Цезарь 1 встает. Все разом затихают.
Красс шепчет:
— Он все нам объяснит?
Я жестом показываю ему, что нет. Я уже знаю, что он нам скажет.
— Ешьте молча! — рявкает наш начальник.
Вздох разочарования пролетает по залу. Слышится скрежет стульев: это все Цезари в полном составе встают и начинают расхаживать между рядами, чтобы никто не смел произнести ни слова. Они вооружены небольшими жезлами, которые нужны не для битья, а для указания виновных, которых следует «охладить» немедленно. Все дети знают это, и даже Красс, которому я никогда ничего не говорил, тут же усваивает новое правило. Я часто задавал себе вопрос, что было бы, если бы все ученики разом вышли из подчинения. Думаю, раздался бы сигнал тревоги.
Я неслучайно выбрал в соседи Мария. Мы умеем общаться молча. Он сдвигает еду на край, освобождая около трети пространства своей тарелки. Я должен украдкой наблюдать за ним и давать знак, что понимаю, чтобы он смог продолжить свое сообщение.
Сначала он кладет на свободное место кусочек желе, самую светлую часть. Я понимаю: «что-то прозрачное» — стекло! Марий разламывает его на много маленьких частей очень резкими движениями. Перевожу: «стекло разбилось». Марий жует. Думает, как объяснить дальше.
Теперь он рисует в еде борозду. Геометрическую фигуру: это восьмиугольник! План коридоров второго этажа, где мы бегаем по утрам. Сейчас он мне покажет место. Восточный коридор. «Сегодня утром в восточном коридоре разбилось окно». Логично. Учебный класс Синих находится как раз в тех краях.

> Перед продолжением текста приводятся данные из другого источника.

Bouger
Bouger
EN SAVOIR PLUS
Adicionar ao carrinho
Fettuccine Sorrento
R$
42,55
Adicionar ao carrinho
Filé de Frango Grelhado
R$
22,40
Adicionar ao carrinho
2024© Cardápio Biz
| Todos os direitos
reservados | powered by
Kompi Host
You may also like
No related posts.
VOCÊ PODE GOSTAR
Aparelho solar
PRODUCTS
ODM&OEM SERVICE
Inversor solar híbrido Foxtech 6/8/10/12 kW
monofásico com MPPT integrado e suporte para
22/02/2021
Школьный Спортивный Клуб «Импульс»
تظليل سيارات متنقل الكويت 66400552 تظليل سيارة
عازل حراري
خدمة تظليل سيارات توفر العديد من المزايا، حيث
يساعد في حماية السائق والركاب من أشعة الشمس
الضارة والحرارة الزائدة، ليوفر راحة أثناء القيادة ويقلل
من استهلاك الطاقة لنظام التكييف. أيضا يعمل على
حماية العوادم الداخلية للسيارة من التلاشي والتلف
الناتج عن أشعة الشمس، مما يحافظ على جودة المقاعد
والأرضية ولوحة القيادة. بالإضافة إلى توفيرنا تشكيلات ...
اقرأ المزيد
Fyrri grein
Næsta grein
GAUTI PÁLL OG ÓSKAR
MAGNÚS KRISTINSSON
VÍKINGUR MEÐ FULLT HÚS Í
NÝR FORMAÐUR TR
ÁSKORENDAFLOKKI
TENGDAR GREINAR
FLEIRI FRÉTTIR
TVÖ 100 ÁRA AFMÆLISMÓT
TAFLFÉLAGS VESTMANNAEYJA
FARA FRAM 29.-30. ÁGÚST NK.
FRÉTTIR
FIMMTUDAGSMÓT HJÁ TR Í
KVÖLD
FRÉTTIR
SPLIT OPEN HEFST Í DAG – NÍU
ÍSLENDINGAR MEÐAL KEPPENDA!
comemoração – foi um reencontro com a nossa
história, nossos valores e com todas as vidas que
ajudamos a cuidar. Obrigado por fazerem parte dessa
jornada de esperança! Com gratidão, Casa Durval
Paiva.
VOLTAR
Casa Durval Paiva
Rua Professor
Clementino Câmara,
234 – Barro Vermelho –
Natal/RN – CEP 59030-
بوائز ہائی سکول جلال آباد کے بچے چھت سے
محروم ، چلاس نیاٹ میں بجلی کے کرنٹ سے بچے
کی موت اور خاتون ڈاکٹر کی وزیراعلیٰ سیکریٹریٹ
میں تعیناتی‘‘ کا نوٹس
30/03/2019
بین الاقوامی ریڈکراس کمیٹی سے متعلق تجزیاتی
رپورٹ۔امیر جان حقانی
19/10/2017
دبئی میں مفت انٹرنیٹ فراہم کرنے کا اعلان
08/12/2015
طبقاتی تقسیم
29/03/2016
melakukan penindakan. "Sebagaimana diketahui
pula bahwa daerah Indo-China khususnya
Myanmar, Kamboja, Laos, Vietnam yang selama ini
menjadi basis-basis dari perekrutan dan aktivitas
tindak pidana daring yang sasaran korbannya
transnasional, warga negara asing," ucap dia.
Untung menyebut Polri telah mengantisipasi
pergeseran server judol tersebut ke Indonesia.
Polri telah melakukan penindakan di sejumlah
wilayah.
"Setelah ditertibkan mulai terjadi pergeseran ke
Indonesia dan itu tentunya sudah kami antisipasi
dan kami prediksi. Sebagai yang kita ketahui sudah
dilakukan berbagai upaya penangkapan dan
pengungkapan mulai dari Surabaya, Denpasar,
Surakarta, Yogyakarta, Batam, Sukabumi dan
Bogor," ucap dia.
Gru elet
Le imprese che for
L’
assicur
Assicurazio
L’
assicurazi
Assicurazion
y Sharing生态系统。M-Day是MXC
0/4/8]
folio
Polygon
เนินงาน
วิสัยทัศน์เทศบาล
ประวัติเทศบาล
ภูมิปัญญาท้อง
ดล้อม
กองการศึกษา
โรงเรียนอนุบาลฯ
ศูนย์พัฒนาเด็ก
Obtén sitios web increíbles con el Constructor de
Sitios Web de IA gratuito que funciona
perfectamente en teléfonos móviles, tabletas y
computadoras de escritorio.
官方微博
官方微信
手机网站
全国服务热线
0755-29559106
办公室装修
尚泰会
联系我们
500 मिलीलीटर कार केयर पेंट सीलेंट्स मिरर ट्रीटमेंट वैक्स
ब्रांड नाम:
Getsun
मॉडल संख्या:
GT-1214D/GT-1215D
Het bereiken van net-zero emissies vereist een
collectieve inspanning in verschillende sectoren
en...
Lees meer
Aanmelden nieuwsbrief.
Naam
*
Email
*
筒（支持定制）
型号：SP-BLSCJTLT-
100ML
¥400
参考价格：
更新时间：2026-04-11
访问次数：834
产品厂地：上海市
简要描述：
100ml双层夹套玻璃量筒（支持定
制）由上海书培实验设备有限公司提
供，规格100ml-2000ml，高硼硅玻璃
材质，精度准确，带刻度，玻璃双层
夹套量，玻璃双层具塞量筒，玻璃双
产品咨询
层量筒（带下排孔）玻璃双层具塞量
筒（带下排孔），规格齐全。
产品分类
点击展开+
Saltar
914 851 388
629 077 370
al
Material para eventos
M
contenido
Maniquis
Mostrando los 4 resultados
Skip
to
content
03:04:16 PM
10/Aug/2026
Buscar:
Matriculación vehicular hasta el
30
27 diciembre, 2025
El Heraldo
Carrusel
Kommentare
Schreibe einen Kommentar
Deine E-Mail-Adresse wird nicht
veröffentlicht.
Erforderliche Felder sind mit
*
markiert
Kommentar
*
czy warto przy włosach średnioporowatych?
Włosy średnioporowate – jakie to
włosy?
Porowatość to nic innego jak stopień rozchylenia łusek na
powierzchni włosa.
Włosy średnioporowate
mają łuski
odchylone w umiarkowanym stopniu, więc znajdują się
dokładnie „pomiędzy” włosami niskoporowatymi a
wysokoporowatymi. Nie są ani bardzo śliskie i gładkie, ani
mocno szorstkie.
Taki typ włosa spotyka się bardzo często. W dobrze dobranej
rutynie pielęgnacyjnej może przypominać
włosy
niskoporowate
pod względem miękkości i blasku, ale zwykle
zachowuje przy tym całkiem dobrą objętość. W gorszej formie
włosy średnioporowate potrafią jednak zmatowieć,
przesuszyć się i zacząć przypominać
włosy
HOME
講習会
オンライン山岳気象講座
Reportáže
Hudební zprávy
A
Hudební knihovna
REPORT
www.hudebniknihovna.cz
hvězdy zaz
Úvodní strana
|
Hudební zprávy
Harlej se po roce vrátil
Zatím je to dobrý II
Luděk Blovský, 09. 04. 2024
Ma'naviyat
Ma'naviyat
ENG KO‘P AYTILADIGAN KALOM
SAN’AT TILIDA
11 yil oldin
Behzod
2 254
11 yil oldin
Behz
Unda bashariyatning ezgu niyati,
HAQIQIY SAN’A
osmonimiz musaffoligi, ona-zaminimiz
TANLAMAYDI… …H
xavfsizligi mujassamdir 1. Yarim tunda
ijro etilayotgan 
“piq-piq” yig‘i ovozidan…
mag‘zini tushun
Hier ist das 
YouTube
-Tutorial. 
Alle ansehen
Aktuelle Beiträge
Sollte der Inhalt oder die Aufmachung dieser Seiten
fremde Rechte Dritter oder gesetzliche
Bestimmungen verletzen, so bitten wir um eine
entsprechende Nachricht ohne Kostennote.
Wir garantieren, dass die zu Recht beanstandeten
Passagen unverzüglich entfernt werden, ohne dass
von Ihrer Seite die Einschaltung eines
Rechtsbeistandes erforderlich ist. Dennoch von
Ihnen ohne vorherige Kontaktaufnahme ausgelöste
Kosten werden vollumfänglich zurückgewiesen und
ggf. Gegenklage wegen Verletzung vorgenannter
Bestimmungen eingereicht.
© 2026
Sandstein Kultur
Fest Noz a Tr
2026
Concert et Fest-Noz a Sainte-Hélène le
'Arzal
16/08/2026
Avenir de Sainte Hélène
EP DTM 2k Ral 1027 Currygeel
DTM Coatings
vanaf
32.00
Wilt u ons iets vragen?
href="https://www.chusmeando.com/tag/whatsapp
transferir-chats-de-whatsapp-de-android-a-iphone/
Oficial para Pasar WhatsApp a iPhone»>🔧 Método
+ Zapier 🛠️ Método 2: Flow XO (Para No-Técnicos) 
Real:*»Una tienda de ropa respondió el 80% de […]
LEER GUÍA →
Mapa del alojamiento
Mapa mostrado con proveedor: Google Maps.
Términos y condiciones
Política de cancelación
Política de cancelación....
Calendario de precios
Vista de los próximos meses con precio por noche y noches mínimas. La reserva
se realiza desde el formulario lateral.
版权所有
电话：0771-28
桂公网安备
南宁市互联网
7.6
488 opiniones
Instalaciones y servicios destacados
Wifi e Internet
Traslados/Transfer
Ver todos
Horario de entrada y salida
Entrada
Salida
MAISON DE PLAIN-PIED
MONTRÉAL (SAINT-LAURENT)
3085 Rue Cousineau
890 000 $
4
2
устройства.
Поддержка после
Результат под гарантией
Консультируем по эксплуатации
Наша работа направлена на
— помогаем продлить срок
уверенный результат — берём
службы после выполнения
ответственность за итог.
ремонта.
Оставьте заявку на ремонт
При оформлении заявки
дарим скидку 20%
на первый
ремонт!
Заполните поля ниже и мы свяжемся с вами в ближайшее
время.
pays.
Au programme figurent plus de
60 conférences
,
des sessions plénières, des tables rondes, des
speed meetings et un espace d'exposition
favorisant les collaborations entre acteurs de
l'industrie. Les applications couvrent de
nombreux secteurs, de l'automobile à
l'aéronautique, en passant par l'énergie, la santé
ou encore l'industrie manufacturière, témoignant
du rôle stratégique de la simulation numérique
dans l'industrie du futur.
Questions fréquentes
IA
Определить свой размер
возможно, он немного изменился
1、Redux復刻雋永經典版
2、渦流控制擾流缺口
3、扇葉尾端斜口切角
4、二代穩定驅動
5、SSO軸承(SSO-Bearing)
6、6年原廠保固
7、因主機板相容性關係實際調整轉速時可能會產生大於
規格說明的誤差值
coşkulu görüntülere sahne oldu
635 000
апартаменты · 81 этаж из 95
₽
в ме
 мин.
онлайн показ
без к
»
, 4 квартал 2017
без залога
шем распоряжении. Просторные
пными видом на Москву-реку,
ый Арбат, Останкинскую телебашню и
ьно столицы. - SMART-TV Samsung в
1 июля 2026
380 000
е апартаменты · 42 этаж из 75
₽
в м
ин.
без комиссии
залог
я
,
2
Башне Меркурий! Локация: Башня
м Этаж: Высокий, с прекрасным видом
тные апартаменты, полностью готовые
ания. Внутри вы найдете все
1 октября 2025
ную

Он выдвигает три картофелины и смотрит на меня. Я пристально разглядываю его тарелку. Сомневаюсь. Даю знак, чтобы он продолжал, и, может, кусочки пазла выстроятся в картинку попозже.
«Три предмета, брошенные с силой». Стекла в окне очень толстые. «Три камня», конечно же…
Марий снова обращается к картошкам и аккуратно кончиком ножа делает на них насечки. Потом смотрит на меня и все съедает. Все, конец послания.
Я сейчас пойму, я уверен. Я жую и размышляю.
«Камни с насечками» — гравированные камни.
Я отрываю большой палец от ложки. Он делает то же, мы поняли друг друга. Во времена, когда правила поведения были еще жестче, немые обеды случались довольно часто, и многие дети изобретали свой язык для общения.
Как и предполагали старшие, Синих до следующей еды никто не увидит. На выходе из столовой их ждет Цезарь для серьезного разговора, который будет состоять из двух основных частей и недвусмысленного совета. Прежде всего: «Расскажите нам, что вы знаете о событиях сегодняшнего утра», — а потом: «Послушайте, что произошло на самом деле, и заучите это наизусть», — и совет: «Не вздумайте проболтаться об этом хоть одной живой душе!» Каждый ребенок по очереди будет объяснять другому новую версию событий и — как часто случается — добавлять маленькие детали от себя. Я уже приобрел такой опыт, когда был Голубым. К концу дня я становился абсолютно уверен в том, что сначала ошибался.